Jednak przed prezentacją tego smartfonu pojawiła się w Sieci informacja, która niestety zasmuciła wiele osób. Chodziło oczywiście o cenę, która została według wielu zdecydowanie zawyżona. Także przy omawianiu oficjalnej prezentacji Galaxy A8 wielu z Was zastanawiało się nad ceną i miało nadzieję, że tym razem Koreańczycy będą wiedzieli, co robią. Dzisiaj ta kwestia nie jest już tajemnicą, gdyż Samsung oficjalnie podał ceny poszczególnych wersji najnowszego smartfonu. Tym samym za model z 16 GB wbudowanej pamięci dla użytkownika zapłacimy około 1950 złotych, a chcąc mieć dwukrotnie więcej przestrzeni dyskowej należy dopłacić około 200 złotych.
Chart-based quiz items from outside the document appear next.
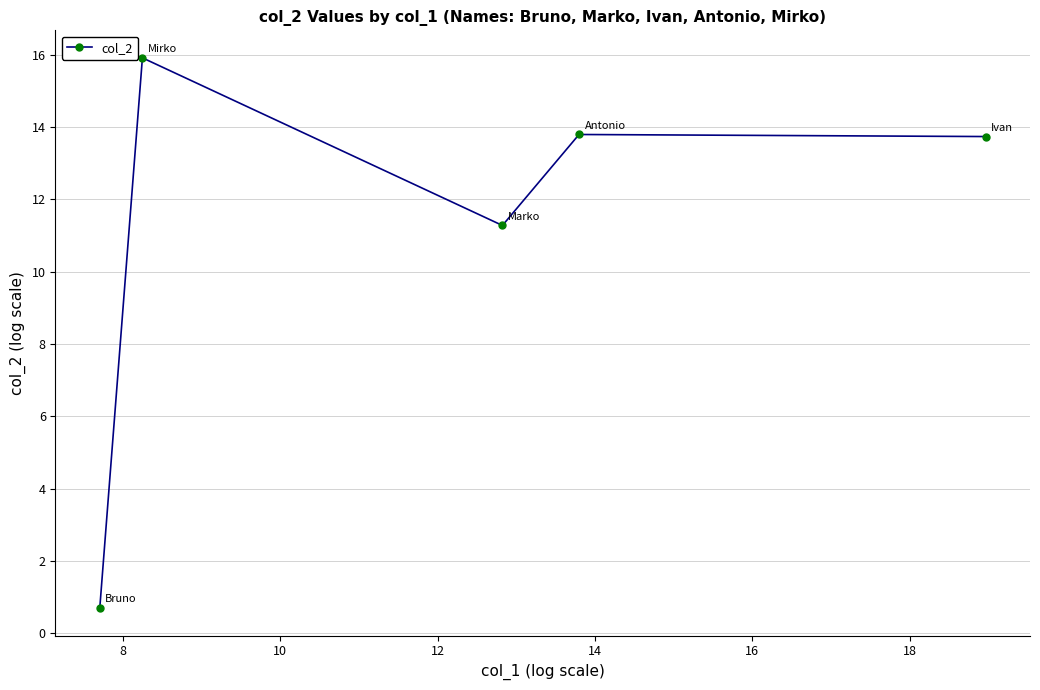

Is this an area chart (filled region under the line)?

No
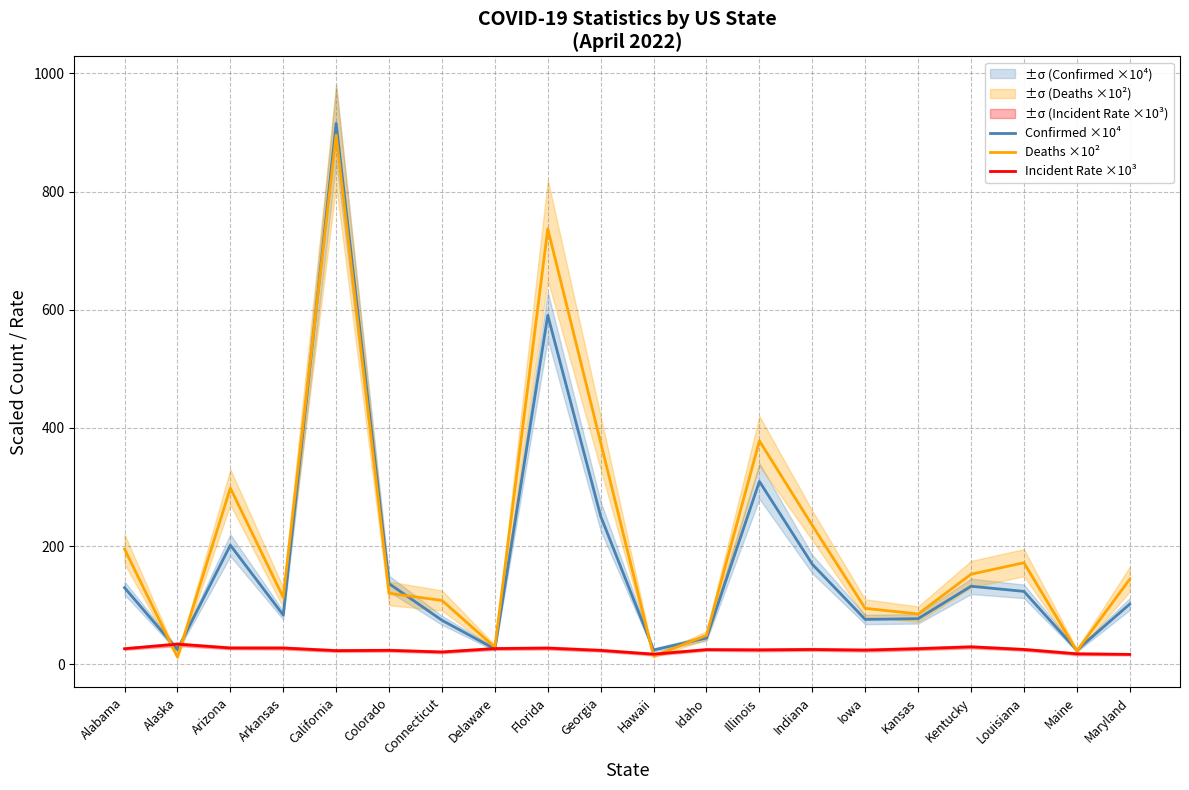

What are all the series names shown in the legend?

Confirmed ×10⁴, Deaths ×10², Incident Rate ×10³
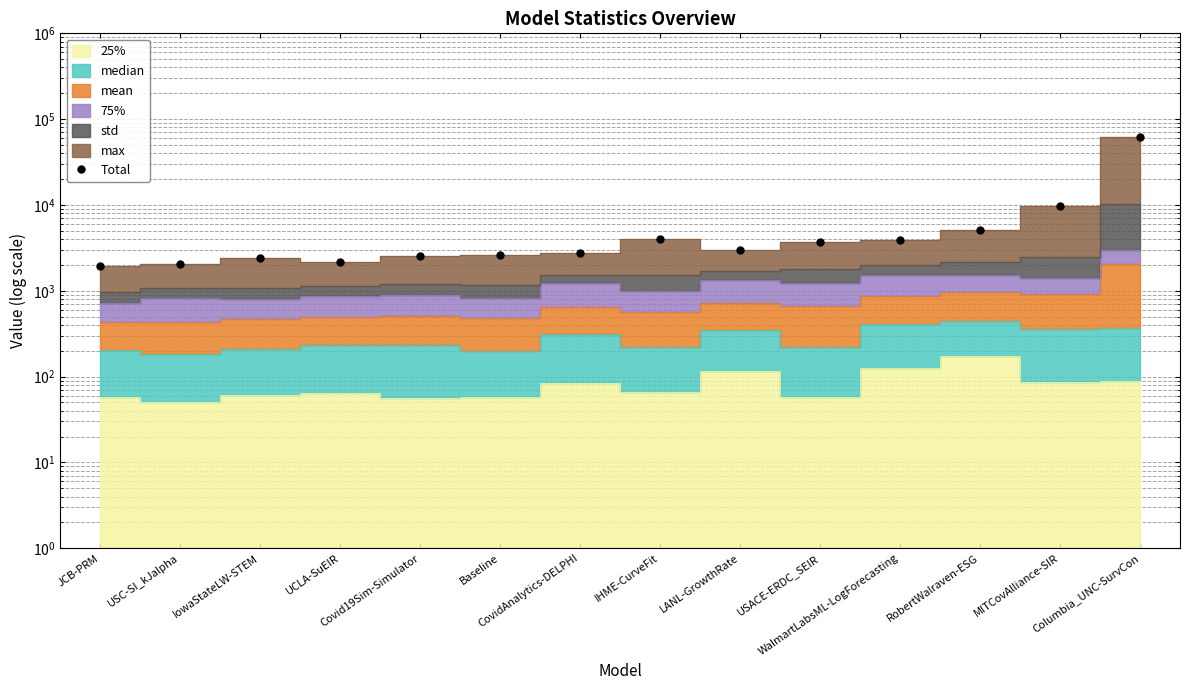

What is the sum of the values at Columbia_UNC-SurvCon and MITCovAlliance-SIR?

71081.1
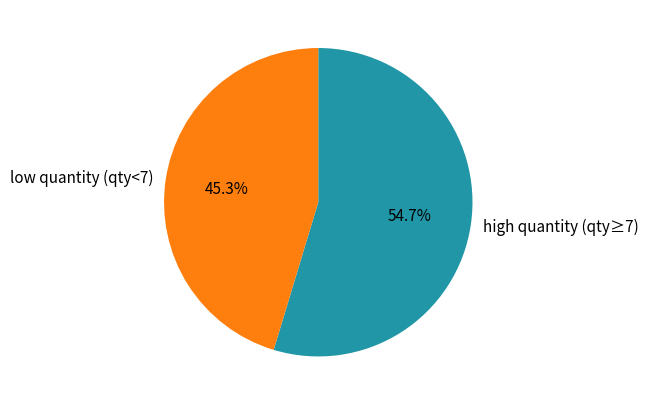

Which category has the smallest portion of the pie?

low quantity (qty<7)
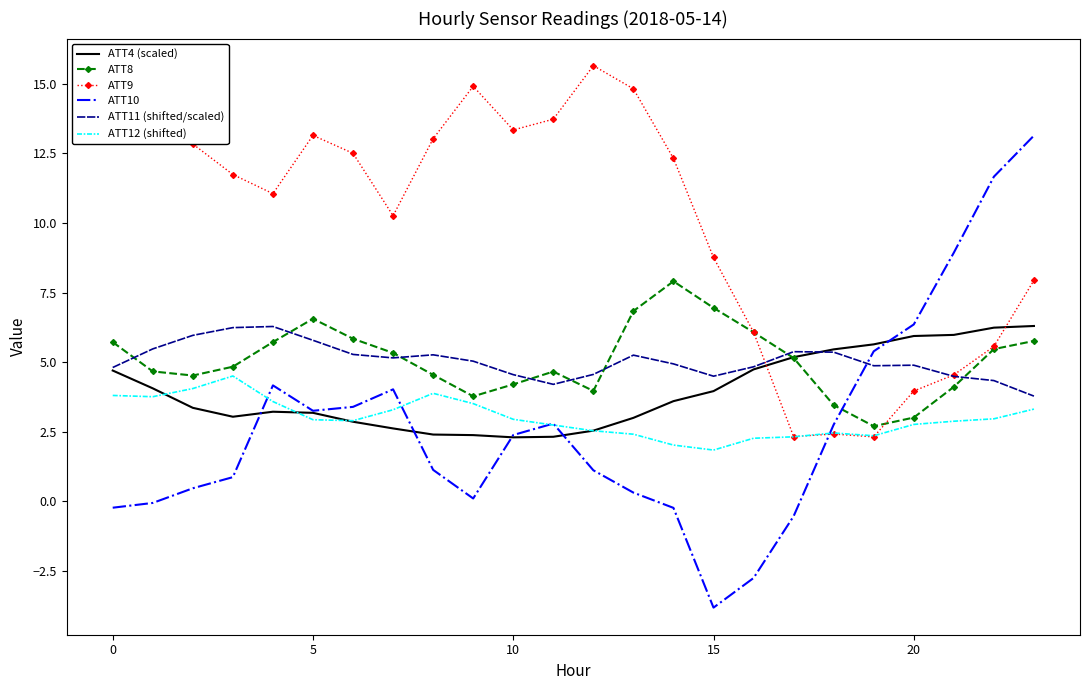

What is the minimum value for ATT9?

2.3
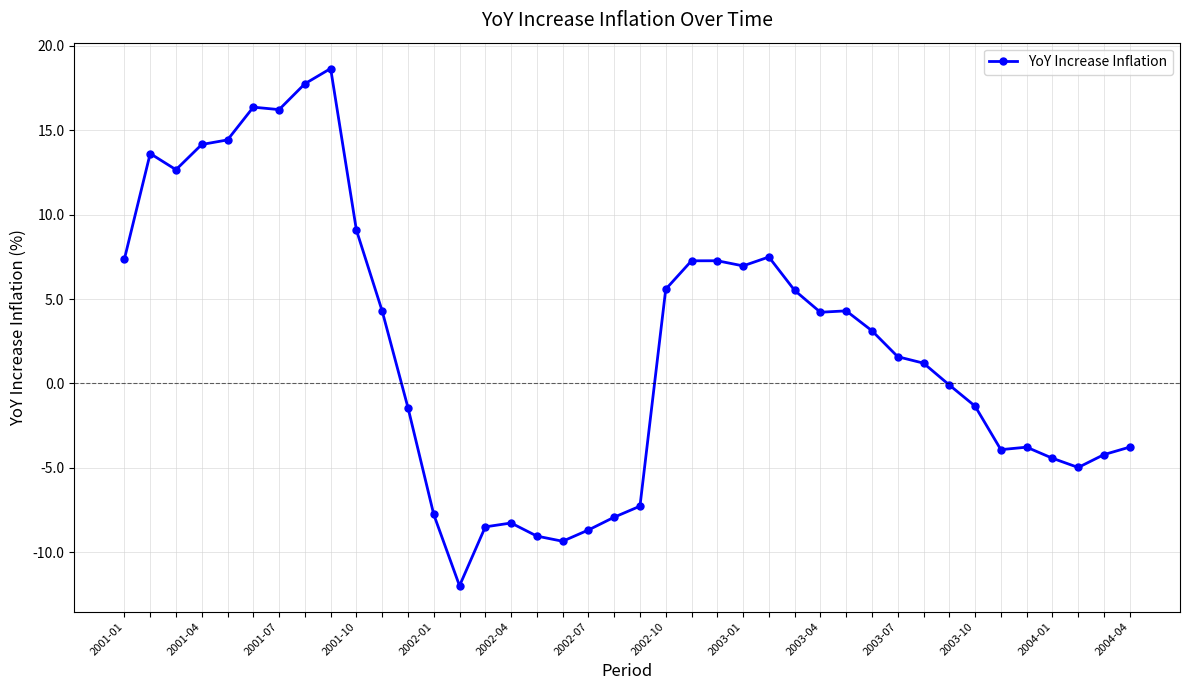

What is the difference between the maximum and second lowest values?

28.0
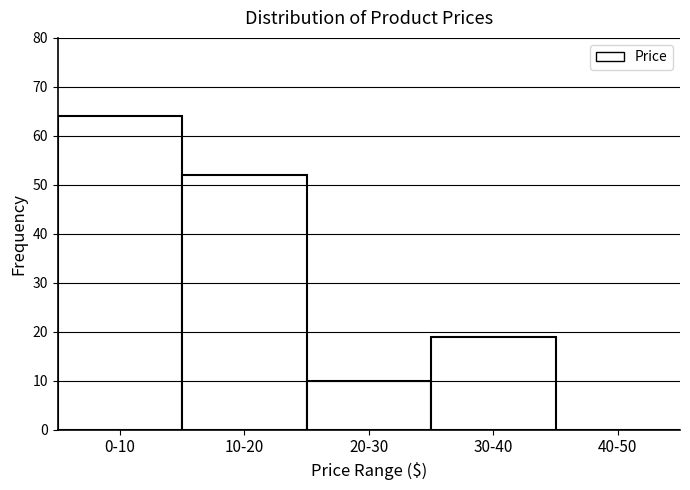

Reading right to left, what are all the values shown in this chart?

40-50=0	30-40=19	20-30=10	10-20=52	0-10=64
Tak też, jeśli rynek szybko nie zweryfikuje tych wartości to wielu klientów z pewnością będzie wolało wybrać Galaxy S6 za niewiele więcej niż Galaxy A8.
Mimo wszystko najnowszy topowy smartfon Samsunga posiada slot na kartę pamięci, jest najcieńszym modelem w portfolio i oferuje niewiele mniej od S6. Co sądzicie o takim zestawieniu? Warto dopłacić czy w ogóle odpuścić sobie wybór smartfonów Samsunga?